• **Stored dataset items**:
## BEGIN
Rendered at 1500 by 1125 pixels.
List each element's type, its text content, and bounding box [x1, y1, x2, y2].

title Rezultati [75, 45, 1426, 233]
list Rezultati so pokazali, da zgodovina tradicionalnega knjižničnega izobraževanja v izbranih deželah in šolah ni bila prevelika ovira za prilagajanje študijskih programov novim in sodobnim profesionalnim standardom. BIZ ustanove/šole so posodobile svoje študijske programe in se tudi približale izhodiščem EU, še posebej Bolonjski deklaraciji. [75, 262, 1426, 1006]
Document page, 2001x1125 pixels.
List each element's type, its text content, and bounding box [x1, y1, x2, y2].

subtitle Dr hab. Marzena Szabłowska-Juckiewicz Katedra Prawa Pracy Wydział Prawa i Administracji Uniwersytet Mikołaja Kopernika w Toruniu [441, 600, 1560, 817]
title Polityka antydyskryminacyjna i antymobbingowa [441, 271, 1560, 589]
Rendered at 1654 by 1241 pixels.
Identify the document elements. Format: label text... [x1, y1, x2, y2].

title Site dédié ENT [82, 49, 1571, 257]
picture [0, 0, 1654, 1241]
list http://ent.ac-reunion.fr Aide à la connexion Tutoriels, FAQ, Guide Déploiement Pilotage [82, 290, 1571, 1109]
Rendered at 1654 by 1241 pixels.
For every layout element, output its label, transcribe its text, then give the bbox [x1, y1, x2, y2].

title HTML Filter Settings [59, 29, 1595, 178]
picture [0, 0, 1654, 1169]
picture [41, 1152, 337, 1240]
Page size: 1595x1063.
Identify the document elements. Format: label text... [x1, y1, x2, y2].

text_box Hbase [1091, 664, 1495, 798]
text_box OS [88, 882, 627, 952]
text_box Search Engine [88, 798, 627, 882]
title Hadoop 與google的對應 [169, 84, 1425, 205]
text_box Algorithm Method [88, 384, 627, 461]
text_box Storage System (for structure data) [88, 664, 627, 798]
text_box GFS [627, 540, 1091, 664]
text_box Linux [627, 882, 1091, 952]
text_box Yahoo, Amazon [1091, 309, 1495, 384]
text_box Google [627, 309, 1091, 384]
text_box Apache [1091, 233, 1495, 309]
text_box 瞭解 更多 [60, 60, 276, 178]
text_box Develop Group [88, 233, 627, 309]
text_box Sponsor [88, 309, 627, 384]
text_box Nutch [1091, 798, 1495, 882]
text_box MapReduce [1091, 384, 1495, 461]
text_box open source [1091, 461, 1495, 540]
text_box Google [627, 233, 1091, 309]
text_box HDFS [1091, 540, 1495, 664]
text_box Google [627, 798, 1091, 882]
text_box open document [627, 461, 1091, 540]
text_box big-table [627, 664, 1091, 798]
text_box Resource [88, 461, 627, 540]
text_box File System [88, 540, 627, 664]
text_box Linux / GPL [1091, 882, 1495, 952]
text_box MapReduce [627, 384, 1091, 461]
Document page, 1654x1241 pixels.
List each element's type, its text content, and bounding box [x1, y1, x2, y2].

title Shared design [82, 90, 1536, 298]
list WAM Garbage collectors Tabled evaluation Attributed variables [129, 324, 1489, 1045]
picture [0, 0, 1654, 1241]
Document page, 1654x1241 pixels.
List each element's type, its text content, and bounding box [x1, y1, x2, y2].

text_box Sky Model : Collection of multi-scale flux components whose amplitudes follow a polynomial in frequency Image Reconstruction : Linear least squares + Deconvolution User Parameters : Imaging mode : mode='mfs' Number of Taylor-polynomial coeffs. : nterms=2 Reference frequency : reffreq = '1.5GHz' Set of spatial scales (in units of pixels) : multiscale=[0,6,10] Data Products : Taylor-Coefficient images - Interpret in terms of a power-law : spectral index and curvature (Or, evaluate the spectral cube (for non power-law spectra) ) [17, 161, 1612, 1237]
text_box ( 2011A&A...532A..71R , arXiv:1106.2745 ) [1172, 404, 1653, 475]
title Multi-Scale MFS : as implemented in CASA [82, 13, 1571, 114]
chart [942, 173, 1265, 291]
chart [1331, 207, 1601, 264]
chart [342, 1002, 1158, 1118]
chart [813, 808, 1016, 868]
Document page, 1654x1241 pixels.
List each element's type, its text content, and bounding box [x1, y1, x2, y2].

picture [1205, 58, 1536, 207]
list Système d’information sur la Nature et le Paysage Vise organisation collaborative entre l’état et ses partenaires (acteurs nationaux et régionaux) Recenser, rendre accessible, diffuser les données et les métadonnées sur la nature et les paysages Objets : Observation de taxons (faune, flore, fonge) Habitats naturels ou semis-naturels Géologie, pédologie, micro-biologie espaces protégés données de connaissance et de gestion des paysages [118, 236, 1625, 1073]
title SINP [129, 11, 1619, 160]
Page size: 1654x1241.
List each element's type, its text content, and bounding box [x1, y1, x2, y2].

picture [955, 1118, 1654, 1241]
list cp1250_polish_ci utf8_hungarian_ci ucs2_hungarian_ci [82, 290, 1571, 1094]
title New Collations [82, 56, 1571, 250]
## END
• **WORK INSTRUCTIONS**: Collect every line of the records that contains the string "size", treating uppercase and lowercase letters as different.

• **EXPECTED ANSWER**:
Page size: 1595x1063.
Page size: 1654x1241.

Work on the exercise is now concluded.